HI, I NEED HELP WITH THE ASSIGNMENT IN FINANCE/ECONOMICS.
THERE ARE 3 QUESTIONS TO SOLVE AND I ADDED SOME READINGS TO HELP WITH QUESTIONS.
Contemporary Issues in Global Finance (length should be about 8-9 pages double spaced pages)
I. Read the following statement and answer the following question on the Great Depression and the 2007-2009 recession using economic theory and yours reading.
Nobel Prize winning economist Paul Krugman in his column in the New York Times on November 7, 2010, entitled “Doing It Again” wrote: “Eight years ago, Ben Bernanke, already a governor at the Federal Reserve although not yet chairman, spoke at a conference honoring Milton Friedman. He closed his talk by addressing Friedman’s famous claim that the Fed was responsible for the Great Depression, because it failed to do what was necessary to save the economy. “
“You’re right,” said Mr. Bernanke, “we did it. We’re very sorry. But thanks to you, we won’t do it again.” Famous last words. For we are, in fact, doing it again.
Q: Did we in fact “do it again” as Krugman claimed? More specifically:
1. (1) Was the Fed’s policy stance the same in the recent recession as it was in the Great Depression?
2. (2) Was the outcome – the magnitude and duration of the recessions – the same in the two episodes?

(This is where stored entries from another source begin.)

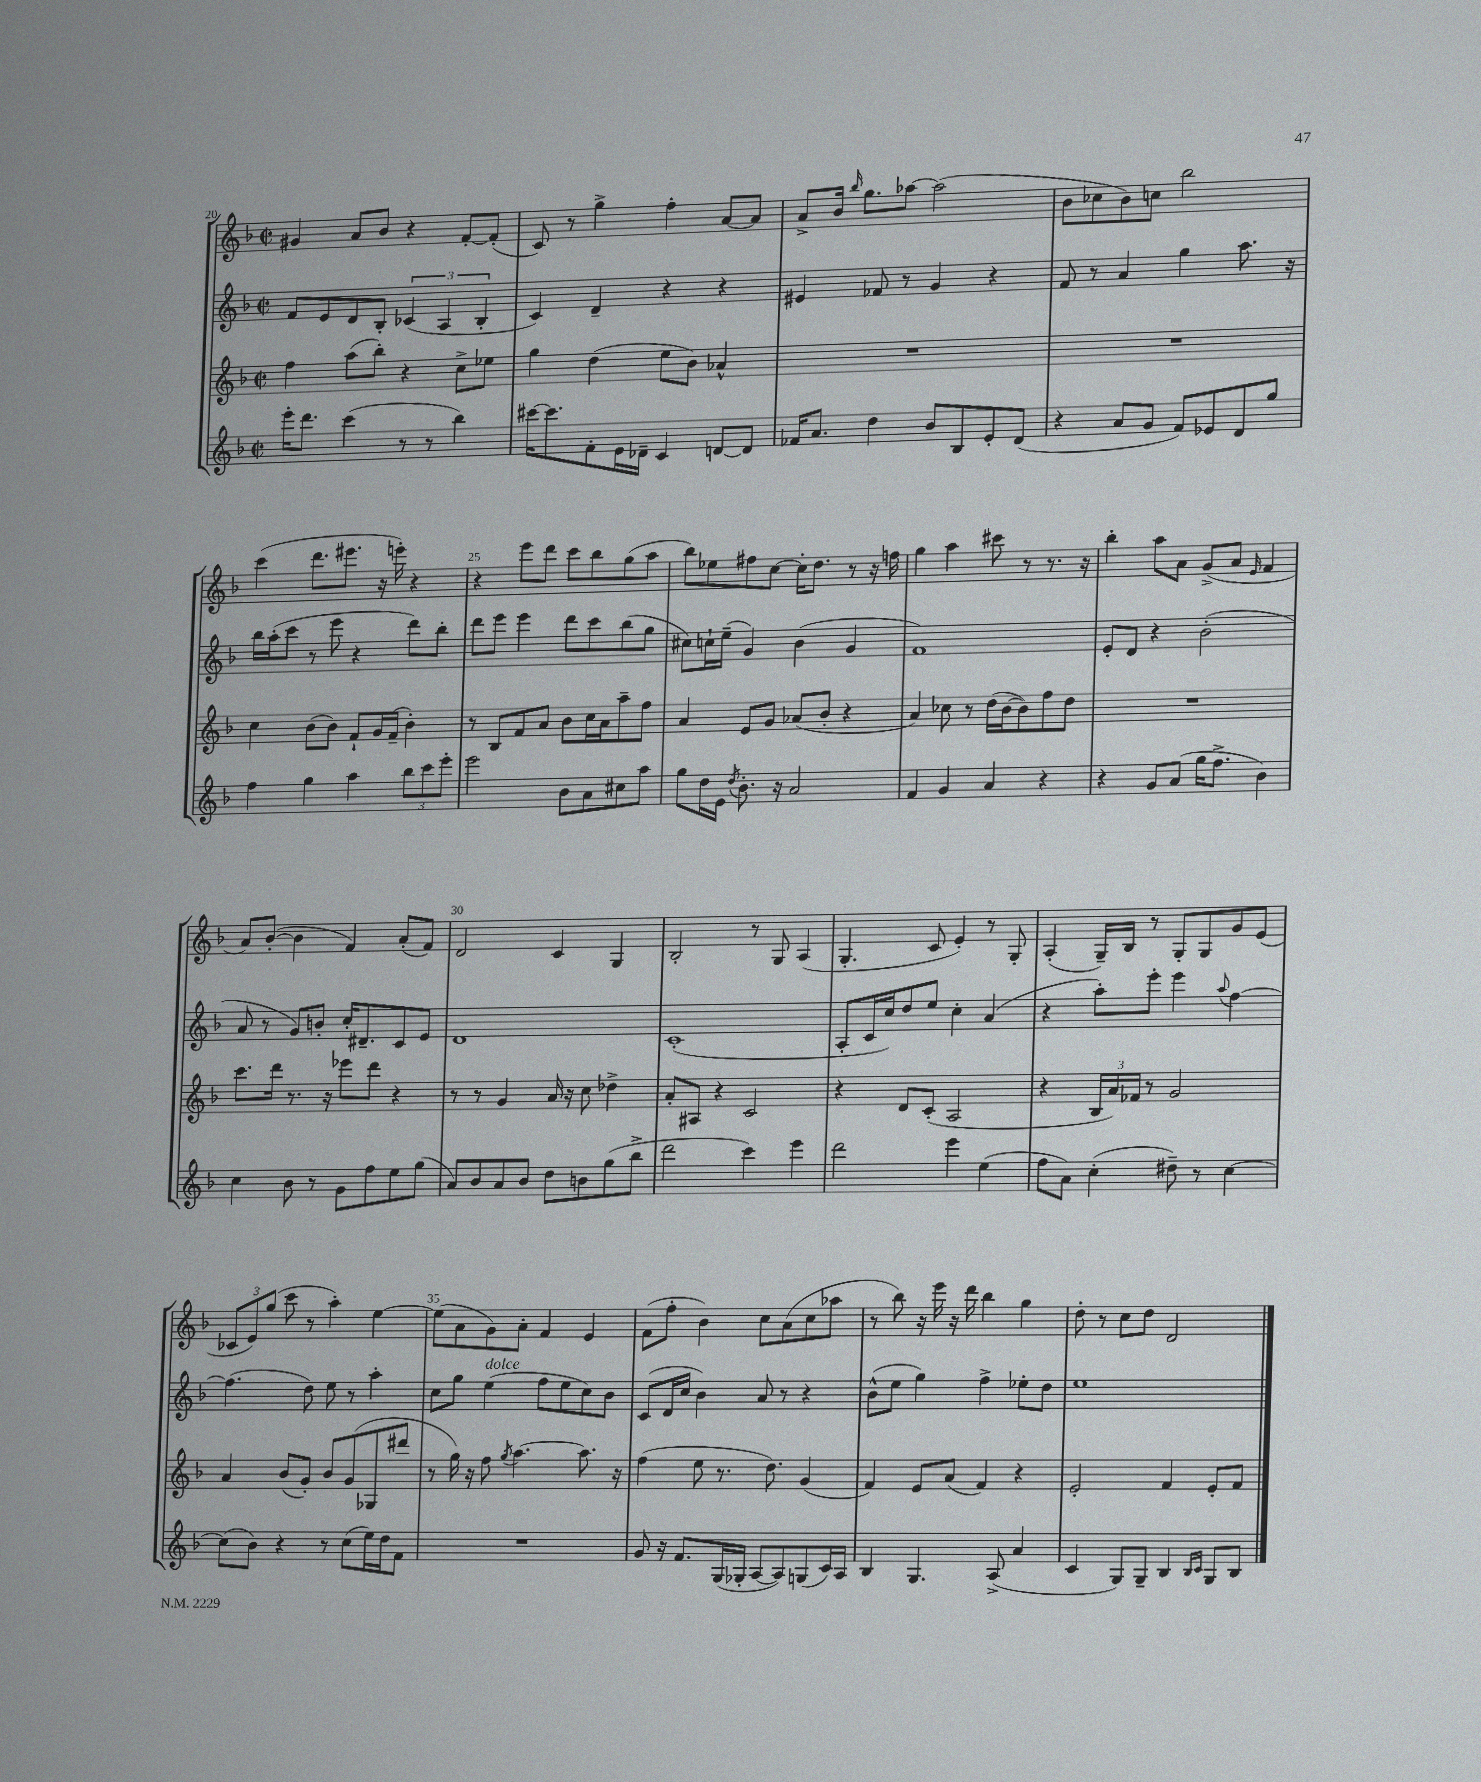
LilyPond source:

<<
\new StaffGroup <<
\new Staff = "s0" {
    \clef treble \key f \major \defaultTimeSignature \time 2/2
    \autoBeamOff gis'4 a'8[ bes'8] r4 f'8[~-. f'8]-.( |
    c'8) r8 g''4-> f''4-. a'8[~ a'8] |
    a'8[-> bes'16] \grace { bes''16 } g''8.[ aes''8]~ aes''2( |
    bes'8[ ces''8 bes'8) c''8] bes''2 |
    c'''4( d'''8.[ eis'''8.] r16 e'''16-.) r4 |
    r4 e'''8[ d'''8] c'''8[ bes''8 g''8( a''8] |
    bes''8[) ees''8 fis''8 c''8]~ c''16[-. d''8.] r8 r16 f''16 |
    g''4 a''4 cis'''8 r8 r8. r16 |
    bes''4-. a''8[ a'8] g'8[->( a'8] \grace { e'16 } f'4 |
    a'8[) bes'8]~-.( bes'4 f'4) a'8[-.( f'8]) |
    d'2 c'4 g4 |
    bes2-. r8 g8 a4( |
    g4.-. c'8 e'4-.) r8 g8-. |
    a4-.( g16[--) bes16] r8 g8[-. g8 g'8 e'8]( |
    \tuplet 3/2 { ces'8[ e'8) g''8]( } c'''8 r8 a''4-.) e''4~ |
    e''8[( a'8 g'8) a'8]-. f'4 e'4 |
    f'8[( f''8]-. bes'4) c''8[ a'8( c''8 aes''8] |
    r8 bes''8) r16 e'''16 r16 d'''16 bes''4 g''4 |
    d''8-. r8 c''8[ d''8] d'2 \bar "|." |
}
\new Staff = "s1" {
    \clef treble \key f \major \defaultTimeSignature \time 2/2
    \autoBeamOff f'8[ e'8 d'8 bes8]-. \tuplet 3/2 { ces'4( a4 bes4-. } |
    c'4) d'4-- r4 r4 |
    eis'4 fes'8 r8 g'4 r4 |
    f'8 r8 a'4 g''4 a''8. r16 |
    bes''16[ a''16-.( c'''8] r8 e'''8 r4 d'''8[) bes''8]-. |
    d'''8[ e'''8] e'''4 d'''8[ c'''8 bes''8( g''8] |
    cis''8[) c''16-! e''16]--( g'4) bes'4( g'4 |
    f'1) |
    e'8[-. d'8] r4 bes'2-.( |
    a'8 r8 g'8[) b'8]-. c''16[-. dis'8.-- c'8 e'8] |
    d'1 |
    c'1-.( |
    a8[-. c'16 c''16) d''8 e''8] c''4-. a'4( |
    r4 a''8[-.) e'''8]-. e'''4 \appoggiatura { a''8 } f''4~ |
    f''4.( d''8) e''8 r8 a''4-. |
    c''8[ g''8] e''4^\markup { \italic "dolce" }( f''8[ e''8 c''8) bes'8] |
    c'8[( d'16 c''16] bes'4) a'8 r8 r4 |
    bes'8[-^( e''8] g''4) f''4-> ees''8[-. d''8] |
    e''1 \bar "|." |
}
\new Staff = "s2" {
    \clef treble \key f \major \defaultTimeSignature \time 2/2
    \autoBeamOff f''4 a''8[( bes''8]-.) r4 c''8[-> ees''8] |
    g''4 d''4( e''8[ bes'8]) aes'4-^ |
    R1 |
    R1 |
    c''4 bes'8[( bes'8]) f'8[-! g'16 f'16]--( bes'4-.) |
    r8 bes8[ f'8 a'8] bes'8[ c''16 a'16 a''8-- f''8] |
    a'4 e'8[ g'8] aes'8[( bes'8]-. r4 |
    a'4) ces''8 r8 d''16[( bes'16~ bes'8) f''8 d''8] |
    R1 |
    c'''8.[ d'''16] r8. r16 ees'''8[ d'''8] r4 |
    r8 r8 g'4 a'16 r16 c''8 des''4-> |
    a'8[-. ais8] r4 c'2 |
    r4 d'8[ c'8]-.( a2 |
    r4 \tuplet 3/2 { bes16[ a'16) fes'16] } r8 g'2 |
    a'4 bes'8[( g'8]-.) bes'8[ g'8( ges8 dis'''8] |
    r8 g''16) r16 f''8 \acciaccatura { g''8 } a''4.~ a''8. r16 |
    f''4( e''8 r8. d''8.) g'4( |
    f'4) e'8[ a'8]( f'4) r4 |
    e'2-. f'4 e'8[-. f'8] \bar "|." |
}
\new Staff = "s3" {
    \clef treble \key f \major \defaultTimeSignature \time 2/2
    \autoBeamOff e'''16[-. d'''8.] c'''4( r8 r8 bes''4) |
    cis'''16[~ cis'''8. f'8-. e'16 des'16]-- c'4 d'8[~ d'8] |
    fes'16[ a'8.] d''4 bes'8[ bes8 e'8-. d'8]( |
    r4 a'8[ g'8] f'8[) ees'8 d'8 g''8] |
    f''4 g''4 a''4 \tuplet 3/2 { bes''8[ c'''8 e'''8]-. } |
    e'''2 bes'8[ a'8 cis''8 a''8] |
    g''8[ d''16 e'16] \acciaccatura { d''8 } bes'8.-. r16 a'2 |
    f'4 g'4 a'4 r4 |
    r4 g'8[ a'8]( g''16[ f''8.]-> bes'4) |
    c''4 bes'8 r8 g'8[ f''8 e''8 g''8]( |
    a'8[) bes'8 a'8 bes'8] d''8[ b'8 g''8( bes''8]-> |
    d'''2 c'''4) e'''4 |
    d'''2 e'''4 e''4( |
    f''8[ a'8]) c''4-.( dis''8--) r8 c''4~ |
    c''8[( bes'8]) r4 r8 c''8[( e''16) d''16 f'8] |
    R1 |
    g'8 r16 f'8.[ g16( ges16]-. a8[~ a8) g8( c'16) a16] |
    bes4 g4. a8->( a'4 |
    c'4 g8[) g8]-- bes4 \grace { bes16[ c'16] } g8[ bes8] \bar "|." |
}
>>
>>
\layout { \context { \Score currentBarNumber = #20 \override BarNumber.break-visibility = ##(#f #t #t) barNumberVisibility = #(every-nth-bar-number-visible 5) } }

3. (3) If so, why? If not, why not?
II. Consider this quote from Adam Smith
“The man of system...is apt to be very wise in his own conceit; and is often so enamored with the supposed beauty of his own ideal plan of government, that he cannot suffer the smallest deviation from any part of it... He seems to imagine that he can arrange the different members of a great society with as much ease as the hand arranges the different pieces upon a chessboard. He does not consider that in the great chessboard of human society, every single piece has a principle of motion of its own, altogether different from that which the legislature might choose to impress upon it.” The Theory of Moral Sentiments, Part VI Section II, Chapter II, pp. 233-4, para 17.
Q: (1) Discuss Smith’s statement and compare it to the views espoused by Friedrich Hayek on economic organization.
(2) Are Smith and Hayek of similar mindsets?
III. Consider the following statement: Because there is a stable tradeoff between inflation and unemployment, the Federal Reserve can reliably decrease unemployment by simply producing a higher rate of inflation through its monetary policies?
Q :(1) Is this statement true? Explain your answer based on your understandings of both theory and empirical evidence.
(2) Suppose the Federal Reserve, continually tries to push unemployment lower. What are the possible consequences?